Time to Go
In which my heart will always belong to Philly, but it's time for something completely different.
When I think of Philadelphia, I think of the things I love.
I think of broken bottles and mirrors used to make a portal to another world on South Street, and I think of abandoned buildings covered in years of graffiti all along the El—we’re always turning rot into art. I think of the cast of characters one encounters whenever boarding a SEPTA bus, and the mad lads that climbed the traffic poles when we won the Super Bowl—humans, fuckin’ humans, who no one likes, but we don’t care. I think of greasy, perfect cheesesteaks from the bodega that outshine any tourist traps, and I think of city wide shots in dive bars with the bottom shelf whiskey and a bottle of Lionshead—food and drink and merriment that would make a Hobbit blush. I think of sunrises over the Delaware beneath the Ben Franklin Bridge, and the lights that gleam in the trees of Rittenhouse Square—sacred quiet spaces amidst bustling chaos. How they make for beautiful places to find oneself, and to say goodbye.
Still, I think I’m due for an odyssey.
The growth I’ve been through in the last decade has been overwhelming in all the most miraculous ways. I watched the world end half a dozen times, and somehow am still here to type the tale. I’ve lost some of the people who I thought were most important to me in the world, and still kept my pen to the page. I’ve been forced to stare down my own mortality like an enemy at High Noon in a Western, and managed to end every confrontation with a draw—I’ve still got work to do.
So in the next year, I’m excited to (finally) get to it.
I say finally, not like I haven’t been working towards what comes next for years, but because all this time, as I’ve published my own works, found new jobs, and started taking care of my health for the first time in my life, there was one thing still holding me back. It’s the thing that holds us all back in some way or another—fear.
Fear of failing. Fear that the leaps of faith won’t be worth it. Fear that I as a person don’t deserve the endless dreams that have been written into my being.
Feels like time to retire that shit.
This is not to say I will never feel fear again. I know I will. Except these days, when fear bubbles up, I’m facing it down with a mind-set of “you don’t get to win today, mother fucker” and keeping it moving, even if I need to have a good cry first. I have found myself in situations, especially this last calendar year, where I have had to do what feels like the hardest thing I’ve ever done—advocate for myself—and somehow it keeps making me the villain in other people’s stories. That’s never what I intended, because to be honest, I’m not setting out to be a villain OR a hero. I’ve never been a Sauron or a Frodo.
But who I am has always been a little bit Samwise Gamgee—the one who can’t carry it for you, but who will carry you.
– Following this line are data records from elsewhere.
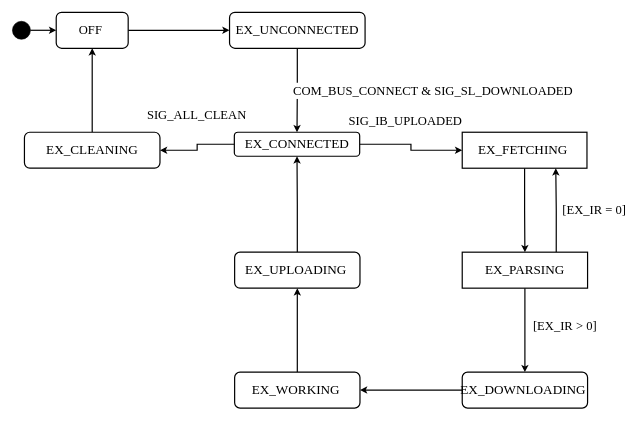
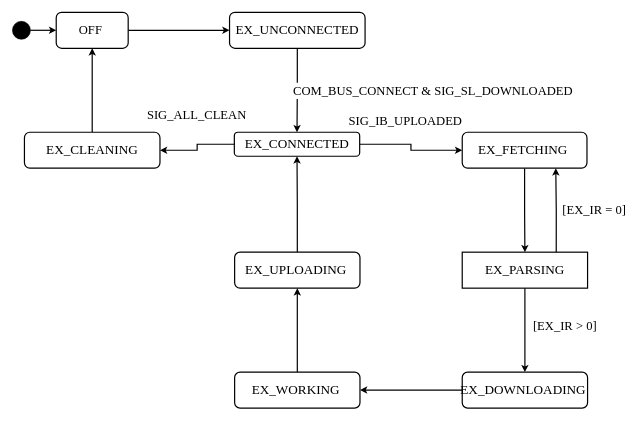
  <mxCell id="0" />
  <mxCell id="1" parent="0" />
  <mxCell id="2" style="edgeStyle=orthogonalEdgeStyle;shape=connector;rounded=0;orthogonalLoop=1;jettySize=auto;html=1;entryX=0;entryY=0.5;entryDx=0;entryDy=0;labelBackgroundColor=default;strokeColor=default;strokeWidth=2;fontFamily=Helvetica;fontSize=11;fontColor=default;endArrow=classic;" edge="1" parent="1" source="3" target="6"><mxGeometry relative="1" as="geometry" /></mxCell>
  <mxCell id="3" value="&lt;font style=&quot;font-size: 21px;&quot; face=&quot;Tahoma&quot;&gt;OFF&amp;nbsp;&lt;/font&gt;" style="rounded=1;whiteSpace=wrap;html=1;strokeWidth=2;" vertex="1" parent="1"><mxGeometry x="93" y="20" width="120" height="60" as="geometry" /></mxCell>
  <mxCell id="4" style="edgeStyle=orthogonalEdgeStyle;shape=connector;rounded=0;orthogonalLoop=1;jettySize=auto;html=1;entryX=0.5;entryY=0;entryDx=0;entryDy=0;labelBackgroundColor=default;strokeColor=default;strokeWidth=2;fontFamily=Helvetica;fontSize=11;fontColor=default;endArrow=classic;" edge="1" parent="1" source="6" target="13"><mxGeometry relative="1" as="geometry" /></mxCell>
  <mxCell id="5" value="&lt;font style=&quot;font-size: 21px;&quot; face=&quot;Tahoma&quot;&gt;COM_BUS_CONNECT &amp;amp; SIG&lt;span style=&quot;text-align: start; font-size: 21px;&quot;&gt;_SL_DOWNLOADED&lt;/span&gt;&lt;/font&gt;" style="edgeLabel;html=1;align=center;verticalAlign=middle;resizable=0;points=[];fontSize=21;fontFamily=Helvetica;fontColor=default;" vertex="1" connectable="0" parent="4"><mxGeometry x="-0.16" relative="1" as="geometry"><mxPoint x="225" y="11" as="offset" /></mxGeometry></mxCell>
  <mxCell id="6" value="&lt;font face=&quot;Tahoma&quot;&gt;&lt;span style=&quot;font-size: 22px;&quot;&gt;EX_UNCONNECTED&lt;/span&gt;&lt;/font&gt;" style="rounded=1;whiteSpace=wrap;html=1;strokeWidth=2;" vertex="1" parent="1"><mxGeometry x="382" y="20" width="226" height="60" as="geometry" /></mxCell>
  <mxCell id="7" style="edgeStyle=orthogonalEdgeStyle;rounded=0;orthogonalLoop=1;jettySize=auto;html=1;entryX=0;entryY=0.5;entryDx=0;entryDy=0;strokeWidth=2;" edge="1" parent="1" source="8" target="3"><mxGeometry relative="1" as="geometry" /></mxCell>
  <mxCell id="8" value="" style="ellipse;fillColor=strokeColor;html=1;" vertex="1" parent="1"><mxGeometry x="20" y="35" width="30" height="30" as="geometry" /></mxCell>
  <mxCell id="9" style="edgeStyle=orthogonalEdgeStyle;shape=connector;rounded=0;orthogonalLoop=1;jettySize=auto;html=1;entryX=0;entryY=0.5;entryDx=0;entryDy=0;labelBackgroundColor=default;strokeColor=default;strokeWidth=2;fontFamily=Helvetica;fontSize=11;fontColor=default;endArrow=classic;" edge="1" parent="1" source="13" target="15"><mxGeometry relative="1" as="geometry" /></mxCell>
  <mxCell id="10" value="&lt;font face=&quot;Tahoma&quot; style=&quot;font-size: 21px;&quot;&gt;&lt;span style=&quot;font-size: 21px;&quot;&gt;SIG_IB_UPLOADED&lt;/span&gt;&lt;/font&gt;" style="edgeLabel;html=1;align=center;verticalAlign=middle;resizable=0;points=[];fontSize=21;fontFamily=Helvetica;fontColor=default;" vertex="1" connectable="0" parent="9"><mxGeometry x="0.344" y="2" relative="1" as="geometry"><mxPoint x="-37" y="-48" as="offset" /></mxGeometry></mxCell>
  <mxCell id="11" style="edgeStyle=orthogonalEdgeStyle;shape=connector;rounded=0;orthogonalLoop=1;jettySize=auto;html=1;exitX=0;exitY=0.5;exitDx=0;exitDy=0;entryX=1;entryY=0.5;entryDx=0;entryDy=0;labelBackgroundColor=default;strokeColor=default;strokeWidth=2;fontFamily=Helvetica;fontSize=11;fontColor=default;endArrow=classic;" edge="1" parent="1" source="13" target="23"><mxGeometry relative="1" as="geometry" /></mxCell>
  <mxCell id="12" value="&lt;font face=&quot;Tahoma&quot; style=&quot;font-size: 21px;&quot;&gt;SIG_ALL_CLEAN&lt;/font&gt;" style="edgeLabel;html=1;align=center;verticalAlign=middle;resizable=0;points=[];fontSize=21;fontFamily=Helvetica;fontColor=default;" vertex="1" connectable="0" parent="11"><mxGeometry x="-0.145" y="-3" relative="1" as="geometry"><mxPoint x="-7" y="-47" as="offset" /></mxGeometry></mxCell>
  <mxCell id="13" value="&lt;font face=&quot;Tahoma&quot;&gt;&lt;span style=&quot;font-size: 22px;&quot;&gt;EX_CONNECTED&lt;/span&gt;&lt;/font&gt;" style="rounded=1;whiteSpace=wrap;html=1;strokeWidth=2;" vertex="1" parent="1"><mxGeometry x="390" y="220" width="209" height="40" as="geometry" /></mxCell>
  <mxCell id="14" style="edgeStyle=orthogonalEdgeStyle;shape=connector;rounded=0;orthogonalLoop=1;jettySize=auto;html=1;exitX=0.5;exitY=1;exitDx=0;exitDy=0;entryX=0.5;entryY=0;entryDx=0;entryDy=0;labelBackgroundColor=default;strokeColor=default;strokeWidth=2;fontFamily=Helvetica;fontSize=11;fontColor=default;endArrow=classic;" edge="1" parent="1" source="15" target="19"><mxGeometry relative="1" as="geometry" /></mxCell>
- <mxCell id="15" value="&lt;font face=&quot;Tahoma&quot;&gt;&lt;span style=&quot;font-size: 22px;&quot;&gt;EX_FETCHING&amp;nbsp;&lt;/span&gt;&lt;/font&gt;" style="whiteSpace=wrap;html=1;strokeWidth=2;rounded=0;" vertex="1" parent="1"><mxGeometry x="770" y="220" width="208" height="60" as="geometry" /></mxCell>
+ <mxCell id="15" value="&lt;font face=&quot;Tahoma&quot;&gt;&lt;span style=&quot;font-size: 22px;&quot;&gt;EX_FETCHING&amp;nbsp;&lt;/span&gt;&lt;/font&gt;" style="rounded=1;whiteSpace=wrap;html=1;strokeWidth=2;" vertex="1" parent="1"><mxGeometry x="770" y="220" width="208" height="60" as="geometry" /></mxCell>
  <mxCell id="16" value="&lt;font style=&quot;font-size: 21px;&quot; face=&quot;Tahoma&quot;&gt;[EX_IR = 0]&lt;/font&gt;" style="edgeStyle=orthogonalEdgeStyle;shape=connector;rounded=0;orthogonalLoop=1;jettySize=auto;html=1;exitX=0.75;exitY=0;exitDx=0;exitDy=0;entryX=0.75;entryY=1;entryDx=0;entryDy=0;labelBackgroundColor=default;strokeColor=default;strokeWidth=2;fontFamily=Helvetica;fontSize=11;fontColor=default;endArrow=classic;" edge="1" parent="1" source="19" target="15"><mxGeometry x="-0.006" y="-63" relative="1" as="geometry"><mxPoint x="63" y="63" as="offset" /></mxGeometry></mxCell>
  <mxCell id="17" style="edgeStyle=orthogonalEdgeStyle;shape=connector;rounded=0;orthogonalLoop=1;jettySize=auto;html=1;exitX=0.5;exitY=1;exitDx=0;exitDy=0;labelBackgroundColor=default;strokeColor=default;strokeWidth=2;fontFamily=Helvetica;fontSize=11;fontColor=default;endArrow=classic;" edge="1" parent="1" source="19" target="21"><mxGeometry relative="1" as="geometry" /></mxCell>
  <mxCell id="18" value="&lt;font style=&quot;font-size: 21px;&quot; face=&quot;Tahoma&quot;&gt;[EX_IR &amp;gt; 0]&lt;/font&gt;" style="edgeLabel;html=1;align=center;verticalAlign=middle;resizable=0;points=[];fontSize=21;fontFamily=Helvetica;fontColor=default;" vertex="1" connectable="0" parent="17"><mxGeometry x="-0.1" relative="1" as="geometry"><mxPoint x="66" as="offset" /></mxGeometry></mxCell>
  <mxCell id="19" value="&lt;font face=&quot;Tahoma&quot;&gt;&lt;span style=&quot;font-size: 22px;&quot;&gt;EX_PARSING&lt;/span&gt;&lt;/font&gt;" style="whiteSpace=wrap;html=1;strokeWidth=2;rounded=0;" vertex="1" parent="1"><mxGeometry x="770" y="420" width="209" height="60" as="geometry" /></mxCell>
  <mxCell id="20" style="edgeStyle=orthogonalEdgeStyle;shape=connector;rounded=0;orthogonalLoop=1;jettySize=auto;html=1;labelBackgroundColor=default;strokeColor=default;strokeWidth=2;fontFamily=Helvetica;fontSize=11;fontColor=default;endArrow=classic;" edge="1" parent="1" source="21" target="25"><mxGeometry relative="1" as="geometry" /></mxCell>
  <mxCell id="21" value="&lt;font face=&quot;Tahoma&quot;&gt;&lt;span style=&quot;font-size: 22px;&quot;&gt;EX_DOWNLOADING&amp;nbsp;&lt;/span&gt;&lt;/font&gt;" style="rounded=1;whiteSpace=wrap;html=1;strokeWidth=2;" vertex="1" parent="1"><mxGeometry x="770" y="620" width="209" height="60" as="geometry" /></mxCell>
  <mxCell id="22" style="edgeStyle=orthogonalEdgeStyle;shape=connector;rounded=0;orthogonalLoop=1;jettySize=auto;html=1;exitX=0.5;exitY=0;exitDx=0;exitDy=0;entryX=0.5;entryY=1;entryDx=0;entryDy=0;labelBackgroundColor=default;strokeColor=default;strokeWidth=2;fontFamily=Helvetica;fontSize=11;fontColor=default;endArrow=classic;" edge="1" parent="1" source="23" target="3"><mxGeometry relative="1" as="geometry" /></mxCell>
  <mxCell id="23" value="&lt;font face=&quot;Tahoma&quot;&gt;&lt;span style=&quot;font-size: 22px;&quot;&gt;EX_CLEANING&lt;/span&gt;&lt;/font&gt;" style="rounded=1;whiteSpace=wrap;html=1;strokeWidth=2;" vertex="1" parent="1"><mxGeometry x="40" y="220" width="226" height="60" as="geometry" /></mxCell>
  <mxCell id="24" style="edgeStyle=orthogonalEdgeStyle;shape=connector;rounded=0;orthogonalLoop=1;jettySize=auto;html=1;entryX=0.5;entryY=1;entryDx=0;entryDy=0;labelBackgroundColor=default;strokeColor=default;strokeWidth=2;fontFamily=Helvetica;fontSize=11;fontColor=default;endArrow=classic;" edge="1" parent="1" source="25" target="27"><mxGeometry relative="1" as="geometry" /></mxCell>
  <mxCell id="25" value="&lt;font face=&quot;Tahoma&quot;&gt;&lt;span style=&quot;font-size: 22px;&quot;&gt;EX_WORKING&amp;nbsp;&lt;/span&gt;&lt;/font&gt;" style="rounded=1;whiteSpace=wrap;html=1;strokeWidth=2;" vertex="1" parent="1"><mxGeometry x="390.5" y="620" width="209" height="60" as="geometry" /></mxCell>
  <mxCell id="26" style="edgeStyle=orthogonalEdgeStyle;shape=connector;rounded=0;orthogonalLoop=1;jettySize=auto;html=1;entryX=0.5;entryY=1;entryDx=0;entryDy=0;labelBackgroundColor=default;strokeColor=default;strokeWidth=2;fontFamily=Helvetica;fontSize=11;fontColor=default;endArrow=classic;" edge="1" parent="1" source="27" target="13"><mxGeometry relative="1" as="geometry" /></mxCell>
  <mxCell id="27" value="&lt;font face=&quot;Tahoma&quot;&gt;&lt;span style=&quot;font-size: 22px;&quot;&gt;EX_UPLOADING&amp;nbsp;&lt;/span&gt;&lt;/font&gt;" style="rounded=1;whiteSpace=wrap;html=1;strokeWidth=2;" vertex="1" parent="1"><mxGeometry x="390.5" y="420" width="209" height="60" as="geometry" /></mxCell>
The friend who fucks up, sometimes a lot of the time, but who’s heart is always trying its best to be honest and loving first. I’m the one who clocks fate in the face with a frying pan yelling something cheesy and dramatic. I’m the one who has more times than I’d like to admit, fallen for my best friends, only to watch them go off to the Gray Havens without me.
I’m the Charlie Bradbury—a nerd who got drunk once at comic con, but who will got to absolute fucking war for you if you hurt my found family. I’m the one who when the apocalypse kicks in, I’m only gonna be good for the pop culture references and passing on the stories. I’m the one who never once apologizes for being queer, even if there’s a lot of people who’d rather I just die off-screen without any fuss.
These characters have their great tales because even if they aren’t the main characters of The Story, they’re still in the leading roles of their own lives, and they aren’t afraid to seize that chance and do whatever they can to make the world shine just a little clearer while they’re here to make a difference.
So this summer, I’m releasing my next book, and in 2025, me, that book, and some of the coolest people I’ve ever met, are hitting the road to write our next chapters. My plan is to take my starry eyed poetry to the Pacific Northwest and put on queer open mic nights in Kansas. I’m gonna roll into Canada with my verses about Philly, and perhaps after the journey ends, I may finally put down roots in another part of the country. Philadelphia has nurtured me into someone I am so proud to be, but I think it’s time I tasted the soil and sun of towns where no one knows my name.
What we’re building is just the beginning, and there is going to be a lot of announcements over the next few months. But one thing I can say with certainty is this—the moves I’m making right now are just the beginning of the next leg of life’s grand adventure.